By my calculations you have discharged the battery at a rate of 5 A/H for 4 hours =20A taken from the battery.So a fully charged 90 A/H battery should be down to around 70 A/H.

This equates to around 75% of your 90 A/H battery.Checking the following battery discharge chart.......









the battery terminal voltage should be down to around 12.3v-12.4v after your discharge test,there are other variables to consider such as temperature and the accuracy of your multimeter.


----------



## rayc (Jun 3, 2008)

the-teuchters said:


> Thanks.......it was 12.5 (fully charged off the hookup)


With reference to Steve's table of voltage against % charge, I wonder if your battery was fully charged at the start.

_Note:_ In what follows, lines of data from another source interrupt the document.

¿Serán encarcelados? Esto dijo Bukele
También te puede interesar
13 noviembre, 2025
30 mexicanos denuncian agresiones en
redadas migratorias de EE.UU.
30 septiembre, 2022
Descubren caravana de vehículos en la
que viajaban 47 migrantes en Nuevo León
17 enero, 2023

Could you repeat the charge and switch the charger off. Isolate the battery from the circuits and measure the voltage at the battery terminals 30 mins after the end of charging. That would be your start point.


----------



## the-teuchters (Oct 5, 2010)

After 8 hrs battery level under load (60 watts) was down to 11.3v. On removal of load battery level recovered immediately to 11.9v. Which figure should be used?

If 11.9, battery probably OK(ish) as the temp. during test only about 5 Deg C.

Battery now back on charge through hook-up. (Got the wind up when I saw the 11.3v!).

So, assuming battery OK(ish), on to the real problem. We are using a 12v 600w Nikkai inverter to run our 230v 60w television, but it won't go for long before the inverter trips out [low battery alert (11.5v I think)] I'm guessing the inverter is drawing about 100w on the 12v (in) side, so assuming the inverter is not faulty it would suggest I need to double up on leisure battery capacity when wild camping. (can't run the engine all night!)


----------



## spatz1 (May 19, 2011)

optimally charged a new 90ah will give 90ah.....

yours isnt new and youve only measured 12.5v and taken it as fully charged....

my 2x110ah give a voltage of 12.9 a day after charging and i only deem them fully charged when they draw less than 12watts from the van charger,boost charger or both on together in the final stage of charge...

i m guessing you were 20ah down on a 90ah battery at 12.5 before you even started the test or put your tv on....


----------



## Pudsey_Bear (Sep 25, 2008)

We use a either a 150w or 300w for TV use as there is less overhead.
" x 110ah + a 40w panel, wild camping is fine with that setup if used sensibly.

Using LED lighting, TV, and a PVR, (both on 240v transformers for 3-4 hours) pump for 2 showers and washing up, (in summer) the battery drops to around 70-75% observed before going to sleep, but is usually almost back up to 100% by 9am, we can stay put for as long as the water & waste tanks last.

Spring autumn and winter obviously less long due to greater use of heating, lights, and the cooling effect on the batteries.


----------



## denisl (Mar 16, 2011)

the-teuchters, to answer your question. When using the battery voltage as an indicator of state of charge, the battery should have been at rest (niether charging or discharging) for some time time - I would give it two or three hours.

So you should at least use the higher of your two voltages, which would possibly have risen a bit higher.


----------



## the-teuchters (Oct 5, 2010)

Have come to the conclusion that the battery is ok so no need to get on to the dealer about it. I'll buy another battery to double up.

Looks like a solar panel was fitted previously, all wiring is in place so will post later on advice for possible purchase in the future.

Thanks all............. from the-teuchters in the beautiful snowy West Highlands


----------